--- ENTRIES SHOWN Enclosed Below ---

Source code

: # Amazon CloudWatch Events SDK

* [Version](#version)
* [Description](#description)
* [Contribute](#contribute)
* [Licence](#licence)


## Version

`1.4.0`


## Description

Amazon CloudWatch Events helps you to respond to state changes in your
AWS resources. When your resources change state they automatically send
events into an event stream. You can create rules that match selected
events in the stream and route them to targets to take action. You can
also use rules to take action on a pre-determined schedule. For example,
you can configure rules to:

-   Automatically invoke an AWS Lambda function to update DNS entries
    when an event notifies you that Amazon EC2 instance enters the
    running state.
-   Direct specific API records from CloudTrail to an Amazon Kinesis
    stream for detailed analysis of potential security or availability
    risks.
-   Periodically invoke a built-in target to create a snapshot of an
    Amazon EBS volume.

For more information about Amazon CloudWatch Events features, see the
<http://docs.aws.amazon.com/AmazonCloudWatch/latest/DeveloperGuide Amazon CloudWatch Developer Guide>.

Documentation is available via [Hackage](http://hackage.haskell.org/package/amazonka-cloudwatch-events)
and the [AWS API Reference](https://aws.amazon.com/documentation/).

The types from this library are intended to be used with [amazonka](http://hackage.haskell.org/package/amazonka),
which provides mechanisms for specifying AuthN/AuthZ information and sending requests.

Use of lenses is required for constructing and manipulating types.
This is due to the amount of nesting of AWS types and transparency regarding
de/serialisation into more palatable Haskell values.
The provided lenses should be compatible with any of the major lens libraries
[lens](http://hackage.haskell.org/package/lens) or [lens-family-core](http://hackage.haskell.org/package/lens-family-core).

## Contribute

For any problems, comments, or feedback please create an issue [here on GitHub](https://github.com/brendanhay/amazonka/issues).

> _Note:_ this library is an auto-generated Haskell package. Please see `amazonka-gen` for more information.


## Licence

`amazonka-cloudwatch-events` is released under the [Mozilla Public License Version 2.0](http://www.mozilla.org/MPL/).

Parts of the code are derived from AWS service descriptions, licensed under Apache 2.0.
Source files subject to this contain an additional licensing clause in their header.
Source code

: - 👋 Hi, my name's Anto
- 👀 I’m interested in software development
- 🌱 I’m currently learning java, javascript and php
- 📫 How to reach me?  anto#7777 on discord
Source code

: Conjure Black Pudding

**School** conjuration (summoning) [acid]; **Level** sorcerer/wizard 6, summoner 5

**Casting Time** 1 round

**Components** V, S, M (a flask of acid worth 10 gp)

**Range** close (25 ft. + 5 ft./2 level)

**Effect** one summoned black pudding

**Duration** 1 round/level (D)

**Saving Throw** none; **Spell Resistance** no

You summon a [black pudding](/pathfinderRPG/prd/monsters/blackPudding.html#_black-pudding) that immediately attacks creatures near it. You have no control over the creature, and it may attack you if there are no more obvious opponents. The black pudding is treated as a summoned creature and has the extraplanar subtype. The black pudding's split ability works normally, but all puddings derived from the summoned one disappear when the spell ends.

--- End of Enclosed ENTRIES SHOWN ---

(ASSIGNMENT): Render every line of the material above as a JSON list of strings, one string per line, and omit blank lines.

(ANSWER BELOW):
[
  "Source code",
  ": # Amazon CloudWatch Events SDK",
  "* [Version](#version)",
  "* [Description](#description)",
  "* [Contribute](#contribute)",
  "* [Licence](#licence)",
  "## Version",
  "`1.4.0`",
  "## Description",
  "Amazon CloudWatch Events helps you to respond to state changes in your",
  "AWS resources. When your resources change state they automatically send",
  "events into an event stream. You can create rules that match selected",
  "events in the stream and route them to targets to take action. You can",
  "also use rules to take action on a pre-determined schedule. For example,",
  "you can configure rules to:",
  "-   Automatically invoke an AWS Lambda function to update DNS entries",
  "    when an event notifies you that Amazon EC2 instance enters the",
  "    running state.",
  "-   Direct specific API records from CloudTrail to an Amazon Kinesis",
  "    stream for detailed analysis of potential security or availability",
  "    risks.",
  "-   Periodically invoke a built-in target to create a snapshot of an",
  "    Amazon EBS volume.",
  "For more information about Amazon CloudWatch Events features, see the",
  "<http://docs.aws.amazon.com/AmazonCloudWatch/latest/DeveloperGuide Amazon CloudWatch Developer Guide>.",
  "Documentation is available via [Hackage](http://hackage.haskell.org/package/amazonka-cloudwatch-events)",
  "and the [AWS API Reference](https://aws.amazon.com/documentation/).",
  "The types from this library are intended to be used with [amazonka](http://hackage.haskell.org/package/amazonka),",
  "which provides mechanisms for specifying AuthN/AuthZ information and sending requests.",
  "Use of lenses is required for constructing and manipulating types.",
  "This is due to the amount of nesting of AWS types and transparency regarding",
  "de/serialisation into more palatable Haskell values.",
  "The provided lenses should be compatible with any of the major lens libraries",
  "[lens](http://hackage.haskell.org/package/lens) or [lens-family-core](http://hackage.haskell.org/package/lens-family-core).",
  "## Contribute",
  "For any problems, comments, or feedback please create an issue [here on GitHub](https://github.com/brendanhay/amazonka/issues).",
  "> _Note:_ this library is an auto-generated Haskell package. Please see `amazonka-gen` for more information.",
  "## Licence",
  "`amazonka-cloudwatch-events` is released under the [Mozilla Public License Version 2.0](http://www.mozilla.org/MPL/).",
  "Parts of the code are derived from AWS service descriptions, licensed under Apache 2.0.",
  "Source files subject to this contain an additional licensing clause in their header.",
  "Source code",
  ": - 👋 Hi, my name's Anto",
  "- 👀 I’m interested in software development",
  "- 🌱 I’m currently learning java, javascript and php",
  "- 📫 How to reach me?  anto#7777 on discord",
  "Source code",
  ": Conjure Black Pudding",
  "**School** conjuration (summoning) [acid]; **Level** sorcerer/wizard 6, summoner 5",
  "**Casting Time** 1 round",
  "**Components** V, S, M (a flask of acid worth 10 gp)",
  "**Range** close (25 ft. + 5 ft./2 level)",
  "**Effect** one summoned black pudding",
  "**Duration** 1 round/level (D)",
  "**Saving Throw** none; **Spell Resistance** no",
  "You summon a [black pudding](/pathfinderRPG/prd/monsters/blackPudding.html#_black-pudding) that immediately attacks creatures near it. You have no control over the creature, and it may attack you if there are no more obvious opponents. The black pudding is treated as a summoned creature and has the extraplanar subtype. The black pudding's split ability works normally, but all puddings derived from the summoned one disappear when the spell ends."
]